Die Formulierung „gleichzeitiges Ableben” in einem gemeinschaftlichen Testament umfasst regelmäßig nicht nur den unwahrscheinlichen Fall des im gleichen Bruchteil einer Sekunde eintretenden Todes, sondern auch den Fall, dass die Ehegatten innerhalb eines kürzeren Zeitraums nacheinander sterben, sei es aufgrund ein und derselben Ursache, z.B. eines Unfalls, sei es aufgrund verschiedener Ursachen, wenn der Überlebende nach dem Tod des Erstversterbenden praktisch keine Möglichkeit mehr hat, ein Testament zu errichten. Ein von dem so verstandenen Wortlaut abweichender gemeinsamer Wille der Ehegatten, dass die Schlusserbeneinsetzung auch dann gelten soll, wenn ein Ehegatte den anderen um viele Jahre überlebt, ergibt sich nicht in jedem Fall schon daraus, dass die getroffene Schlusserbeneinsetzung erläutert wird und die Erläuterung nicht speziell auf das „gleichzeitige Ableben” abstellt (Abgrenzung zu OLG München, Beschluss vom 16.7.2007, FamRZ 2008, 921). Zum Weiterlesen auf die Überschrift klicken.

von Clemens Sandmeier

OLG München, Beschluss vom 14. 10. 2010 – 31 Wx 84/10 (rechtskräftig)

Der kinderlose, verwitwete Erblasser ist im März 2009 im Alter von 87 Jahren verstorben. Seine Ehefrau (geb. 1918), mit der er seit 1948 verheiratet war, ist 1998 vorverstorben. Der Beteiligte zu 1 ist ein Bruder des Erblassers. Die Beteiligte zu 2 wird im gemeinschaftlichen Testament der Ehegatten als „verwandt” mit der Ehefrau bezeichnet, im späteren Einzeltestament des Erblassers als „Cousine meiner verstorbenen Frau”. Nach ihren zuletzt gemachten Angaben ist einer ihrer Ur-Ur-Großväter ein Ur-Großvater der Ehefrau des Erblassers; Cousinen, d.h. Kinder von Geschwistern, wären danach die Mutter der Ehefrau des Erblassers und die Großmutter der Beteiligten zu 2.

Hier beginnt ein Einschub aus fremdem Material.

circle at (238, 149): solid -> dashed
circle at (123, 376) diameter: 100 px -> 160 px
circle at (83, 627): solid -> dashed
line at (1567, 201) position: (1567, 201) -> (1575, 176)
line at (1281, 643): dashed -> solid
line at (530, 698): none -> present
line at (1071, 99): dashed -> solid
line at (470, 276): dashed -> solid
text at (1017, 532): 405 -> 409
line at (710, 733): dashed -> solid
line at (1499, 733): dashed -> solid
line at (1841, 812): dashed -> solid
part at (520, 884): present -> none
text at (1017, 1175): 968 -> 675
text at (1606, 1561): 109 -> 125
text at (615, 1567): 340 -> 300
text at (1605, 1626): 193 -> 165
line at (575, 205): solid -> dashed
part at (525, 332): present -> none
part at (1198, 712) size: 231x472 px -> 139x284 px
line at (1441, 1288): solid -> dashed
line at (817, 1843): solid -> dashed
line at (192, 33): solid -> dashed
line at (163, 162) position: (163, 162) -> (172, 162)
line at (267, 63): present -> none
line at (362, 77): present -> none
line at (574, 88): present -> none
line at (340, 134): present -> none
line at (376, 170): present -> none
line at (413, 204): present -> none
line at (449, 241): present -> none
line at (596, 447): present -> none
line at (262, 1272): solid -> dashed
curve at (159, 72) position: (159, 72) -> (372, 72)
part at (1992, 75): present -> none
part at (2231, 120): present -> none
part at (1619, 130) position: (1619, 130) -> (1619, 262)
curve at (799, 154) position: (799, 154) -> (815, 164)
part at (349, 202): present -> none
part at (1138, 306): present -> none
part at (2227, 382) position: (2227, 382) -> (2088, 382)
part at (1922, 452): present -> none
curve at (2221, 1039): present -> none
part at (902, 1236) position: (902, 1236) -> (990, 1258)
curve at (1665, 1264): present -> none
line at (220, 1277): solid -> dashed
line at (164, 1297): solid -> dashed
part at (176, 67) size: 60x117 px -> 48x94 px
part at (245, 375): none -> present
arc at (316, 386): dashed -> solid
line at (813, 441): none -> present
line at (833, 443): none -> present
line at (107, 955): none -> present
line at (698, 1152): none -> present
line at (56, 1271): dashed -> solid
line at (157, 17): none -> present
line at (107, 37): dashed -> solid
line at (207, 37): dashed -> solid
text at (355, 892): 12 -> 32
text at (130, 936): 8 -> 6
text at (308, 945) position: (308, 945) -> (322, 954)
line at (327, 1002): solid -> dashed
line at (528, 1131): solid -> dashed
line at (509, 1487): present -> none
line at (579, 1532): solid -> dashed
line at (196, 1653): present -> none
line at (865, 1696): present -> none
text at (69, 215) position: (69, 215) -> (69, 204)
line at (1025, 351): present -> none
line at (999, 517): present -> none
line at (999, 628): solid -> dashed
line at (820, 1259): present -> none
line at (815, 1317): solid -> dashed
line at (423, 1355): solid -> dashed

Der Nachlass besteht im Wesentlichen aus Bankguthaben und Wertpapieren; der Reinnachlasswert beträgt rund 1,2 Mio. €. Es liegt ein vom Erblasser geschriebenes, von beiden Ehegatten unterschriebenes Testament vom 11.10.1995 vor, das auszugsweise wie folgt lautet: „I. Wir die Eheleute Karl und Maria D. setzen uns gegenseitig als Alleinerben ein. Der Überlebende beerbt den anderen allein.

II. Bei gleichzeitigem Ableben von uns Beiden erbt (Beteiligte zu 2) (verwandt mit Frau Maria D.), derzeit wohnhaft in … alles als Alleinerbin. Sollte sie vor uns verstorben sein, so erben an ihrer Stelle je zur Hälfte

1. ihr Ehemann …

2. ihre Tochter …

III. Sofern bei unseren Ableben noch am Leben erhalten als Vermächtnis

1. DM 50.000.- Frau Mathilde V., geb. D. (Schwester von Karl D.) derzeit wohnhaft …

2. DM 50.000.- Franz D., (Bruder von Karl D.), derzeit wohnhaft …”

Die vom Erblasser handschriftlich verfasste „Anmerkung zum Testament” lautet:

„Meinen Geschwistern Mathilde und Franz möchte ich noch erklären, warum ich sie nur mit einem Vermächtnis und nicht als Miterben eingesetzt habe ...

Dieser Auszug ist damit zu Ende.